The Camino gives you an new appreciation for your God given physical body. As each kilometre passes, you become ever increasingly grateful, that this physical being has and is still carrying you through this walk and life. So many times we are stuck in our heads, too busy with life, we often forget we have bodies. They are an annoyance, something to cover up or abuse with drugs, food, or starve; yet He made us in His image. The media is very good at making us dislike our physical form; lumps and bumps not quite in the right place; but the Camino forces your to celebrate it, warts and all. Once you realise that your body is a God given gift, you look at others that you pass on the walk in a while new way; giving increasing respect and compassion to that 70 yr old couple, the woman in her 90’s that you keep overtaking, the young couple with the baby in a buggy. We are all images of God, and what a diverse and beautiful image we are!
By the time you reach the square at Santiago de Compostela you’re empty. The last day’s uphill stretch is relentless, and then the last part through the town is difficult. Your tired, sore, hot and trying to dodge people going around their everyday life. It’s noisy, overstimulating and smelly. You arrive in that square with mixed emotions and the shedding of tears is common. You’re elated that you got this far, but saddened as this journey ends. But to see the Cathedral of Santiago it all its glory is magnificent!

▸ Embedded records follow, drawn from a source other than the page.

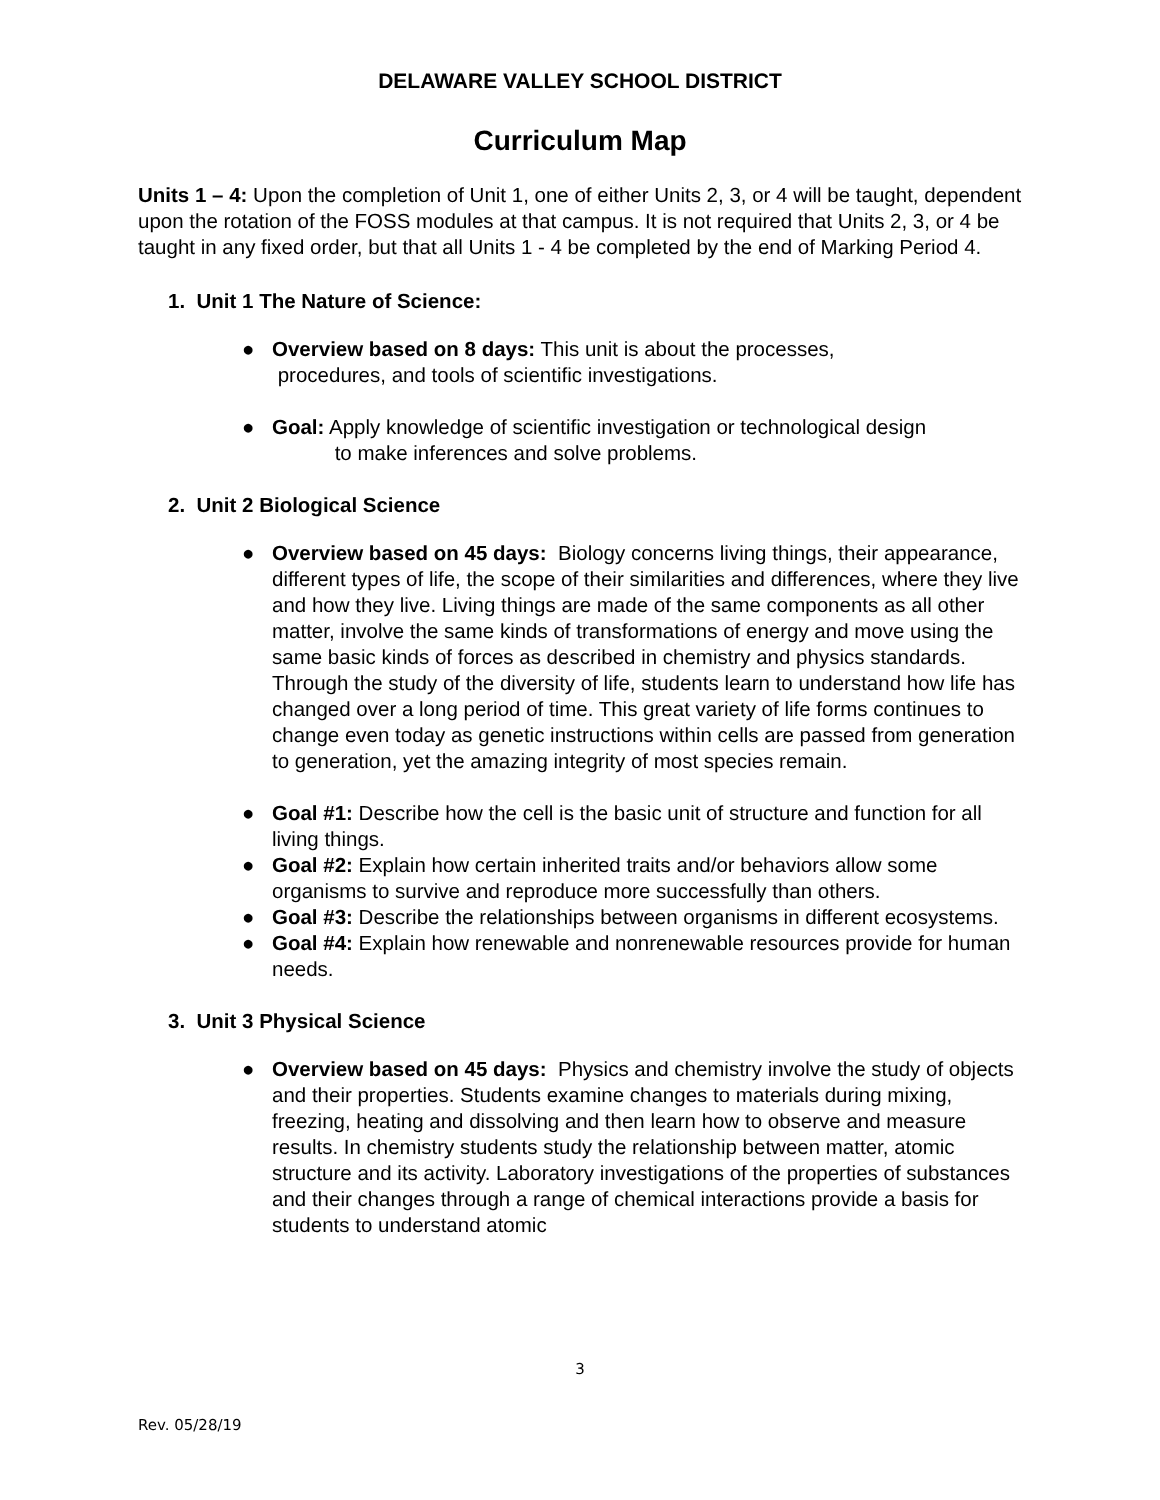DELAWARE VALLEY SCHOOL DISTRICT
Curriculum Map
Units 1 – 4: Upon the completion of Unit 1, one of either Units 2, 3, or 4 will be taught, dependent upon the rotation of the FOSS modules at that campus. It is not required that Units 2, 3, or 4 be taught in any fixed order, but that all Units 1 - 4 be completed by the end of Marking Period 4.
1. Unit 1 The Nature of Science:
● Overview based on 8 days: This unit is about the processes,
procedures, and tools of scientific investigations.
● Goal: Apply knowledge of scientific investigation or technological design
to make inferences and solve problems.
2. Unit 2 Biological Science
● Overview based on 45 days: Biology concerns living things, their appearance, different types of life, the scope of their similarities and differences, where they live and how they live. Living things are made of the same components as all other matter, involve the same kinds of transformations of energy and move using the same basic kinds of forces as described in chemistry and physics standards. Through the study of the diversity of life, students learn to understand how life has changed over a long period of time. This great variety of life forms continues to change even today as genetic instructions within cells are passed from generation to generation, yet the amazing integrity of most species remain.
● Goal #1: Describe how the cell is the basic unit of structure and function for all living things.
● Goal #2: Explain how certain inherited traits and/or behaviors allow some organisms to survive and reproduce more successfully than others.
● Goal #3: Describe the relationships between organisms in different ecosystems.
● Goal #4: Explain how renewable and nonrenewable resources provide for human needs.
3. Unit 3 Physical Science
● Overview based on 45 days: Physics and chemistry involve the study of objects and their properties. Students examine changes to materials during mixing, freezing, heating and dissolving and then learn how to observe and measure results. In chemistry students study the relationship between matter, atomic structure and its activity. Laboratory investigations of the properties of substances and their changes through a range of chemical interactions provide a basis for students to understand atomic
3
Rev. 05/28/19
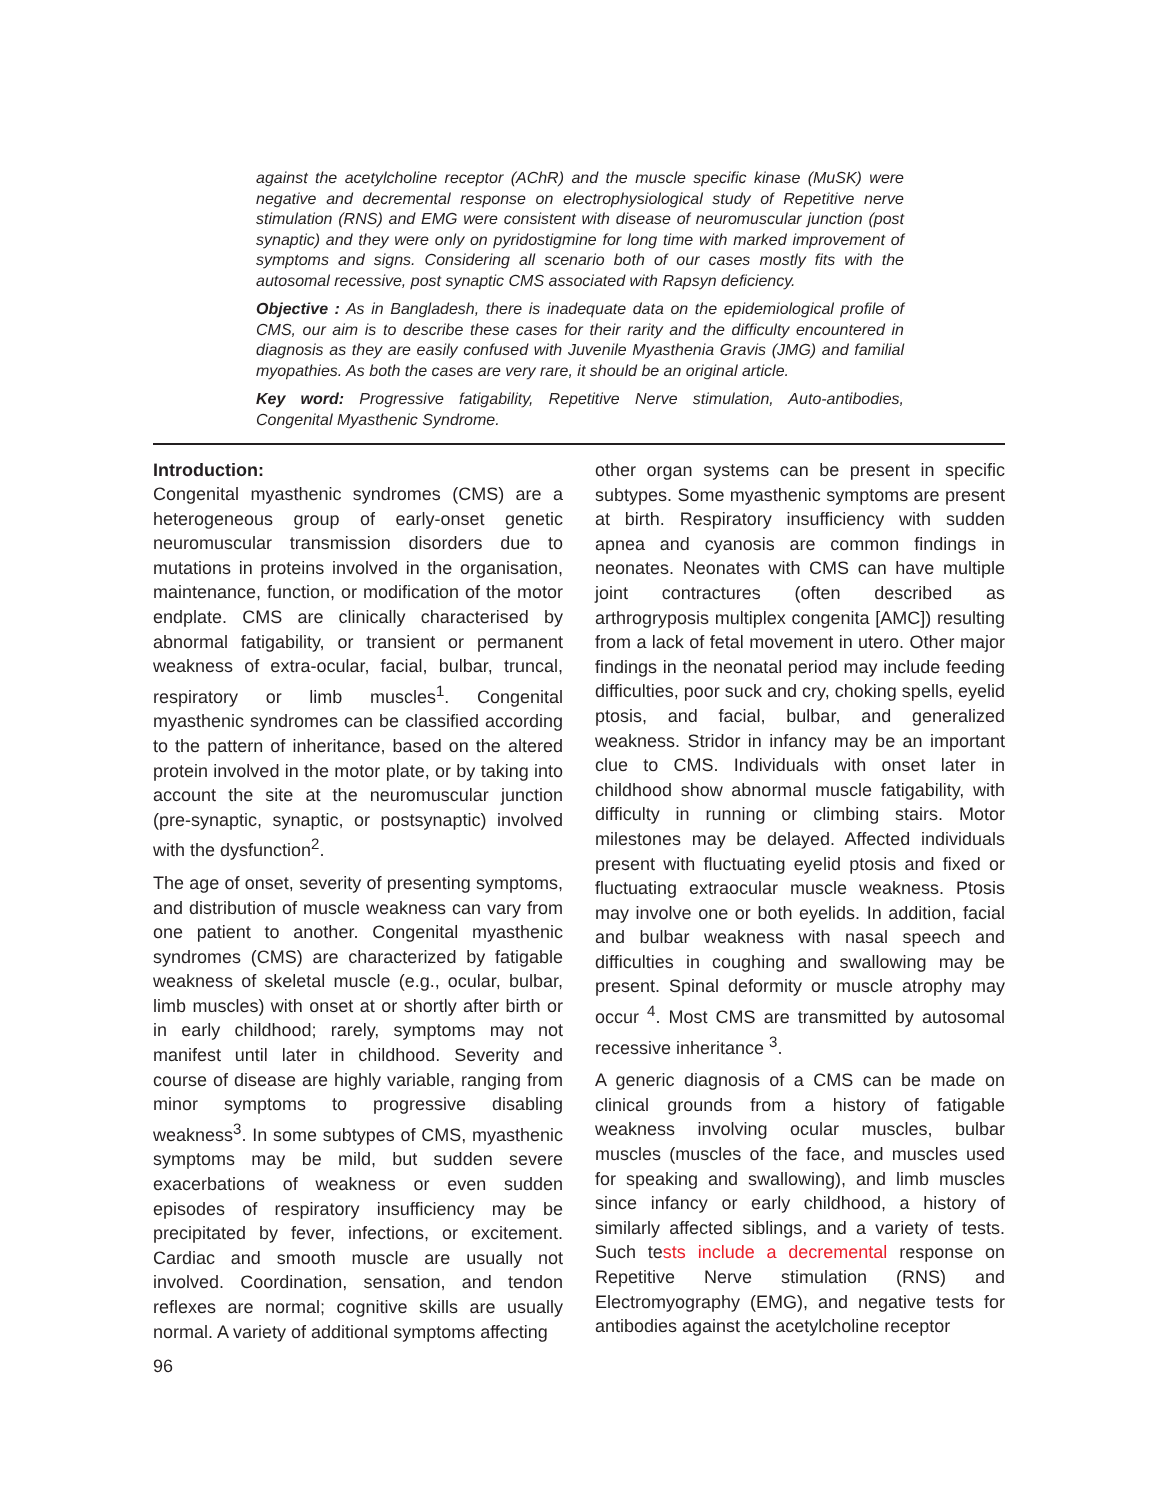against the acetylcholine receptor (AChR) and the muscle specific kinase (MuSK) were negative and decremental response on electrophysiological study of Repetitive nerve stimulation (RNS) and EMG were consistent with disease of neuromuscular junction (post synaptic) and they were only on pyridostigmine for long time with marked improvement of symptoms and signs. Considering all scenario both of our cases mostly fits with the autosomal recessive, post synaptic CMS associated with Rapsyn deficiency.
Objective : As in Bangladesh, there is inadequate data on the epidemiological profile of CMS, our aim is to describe these cases for their rarity and the difficulty encountered in diagnosis as they are easily confused with Juvenile Myasthenia Gravis (JMG) and familial myopathies. As both the cases are very rare, it should be an original article.
Key word: Progressive fatigability, Repetitive Nerve stimulation, Auto-antibodies, Congenital Myasthenic Syndrome.
Introduction:
Congenital myasthenic syndromes (CMS) are a heterogeneous group of early-onset genetic neuromuscular transmission disorders due to mutations in proteins involved in the organisation, maintenance, function, or modification of the motor endplate. CMS are clinically characterised by abnormal fatigability, or transient or permanent weakness of extra-ocular, facial, bulbar, truncal, respiratory or limb muscles<sup>1</sup>. Congenital myasthenic syndromes can be classified according to the pattern of inheritance, based on the altered protein involved in the motor plate, or by taking into account the site at the neuromuscular junction (pre-synaptic, synaptic, or postsynaptic) involved with the dysfunction<sup>2</sup>.
The age of onset, severity of presenting symptoms, and distribution of muscle weakness can vary from one patient to another. Congenital myasthenic syndromes (CMS) are characterized by fatigable weakness of skeletal muscle (e.g., ocular, bulbar, limb muscles) with onset at or shortly after birth or in early childhood; rarely, symptoms may not manifest until later in childhood. Severity and course of disease are highly variable, ranging from minor symptoms to progressive disabling weakness<sup>3</sup>. In some subtypes of CMS, myasthenic symptoms may be mild, but sudden severe exacerbations of weakness or even sudden episodes of respiratory insufficiency may be precipitated by fever, infections, or excitement. Cardiac and smooth muscle are usually not involved. Coordination, sensation, and tendon reflexes are normal; cognitive skills are usually normal. A variety of additional symptoms affecting
other organ systems can be present in specific subtypes. Some myasthenic symptoms are present at birth. Respiratory insufficiency with sudden apnea and cyanosis are common findings in neonates. Neonates with CMS can have multiple joint contractures (often described as arthrogryposis multiplex congenita [AMC]) resulting from a lack of fetal movement in utero. Other major findings in the neonatal period may include feeding difficulties, poor suck and cry, choking spells, eyelid ptosis, and facial, bulbar, and generalized weakness. Stridor in infancy may be an important clue to CMS. Individuals with onset later in childhood show abnormal muscle fatigability, with difficulty in running or climbing stairs. Motor milestones may be delayed. Affected individuals present with fluctuating eyelid ptosis and fixed or fluctuating extraocular muscle weakness. Ptosis may involve one or both eyelids. In addition, facial and bulbar weakness with nasal speech and difficulties in coughing and swallowing may be present. Spinal deformity or muscle atrophy may occur <sup>4</sup>. Most CMS are transmitted by autosomal recessive inheritance <sup>3</sup>.
A generic diagnosis of a CMS can be made on clinical grounds from a history of fatigable weakness involving ocular muscles, bulbar muscles (muscles of the face, and muscles used for speaking and swallowing), and limb muscles since infancy or early childhood, a history of similarly affected siblings, and a variety of tests. Such tests include a decremental response on Repetitive Nerve stimulation (RNS) and Electromyography (EMG), and negative tests for antibodies against the acetylcholine receptor
96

Walking into the Cathedral, it like a long cool and much needed embrace. We joined the pilgrims queue to hug St James the Apostle, to hand over our Camino intentions.
Whilst hugging a cold lump of gold may look and seem stupid, there is a finality in the motion. With your arms around the statue, St James reminds you of the thousand of pilgrims who have done this, who have walked this way. Billions of intentions lay on these shoulders, humanity’s plea for something better for someone suffering. It’s a humbling and stark reminder that we are not the same people who set out in this road. Every passing hour, every passing kilometre has a changed us, made us look at life in a new way, made us look at others in a new way. This body has ‘emptied’, and in the process has made space for the new wine, the divine wine. It’s is this losing of the ‘self’ that you stop fighting, and let God in.
The pilgrims Mass is a celebration. All walks of life, all nations together, to celebrate in worship and prayer. If you’re really lucky you get to see the ‘Botufumeiro’- the thurible the size of a mini flying across the nave of the church bellowing our it’s sweet aroma! Whilst in the past it had been used to ‘fumigate’ the church due to the smell of well travelled pilgrims, now it’s just a showpiece. But if you look away for a moment from it’s display and look around you, what you see are the faces of God’s children shining, gleefully smiling in defenceless joy.
So, has walking the Camino has changed my life? Yes! (Said with certainly). In the process, I didn’t find ‘me’ but God certainly did! The challenge now is to walk the rest of my life’s Camino, in the same spirit!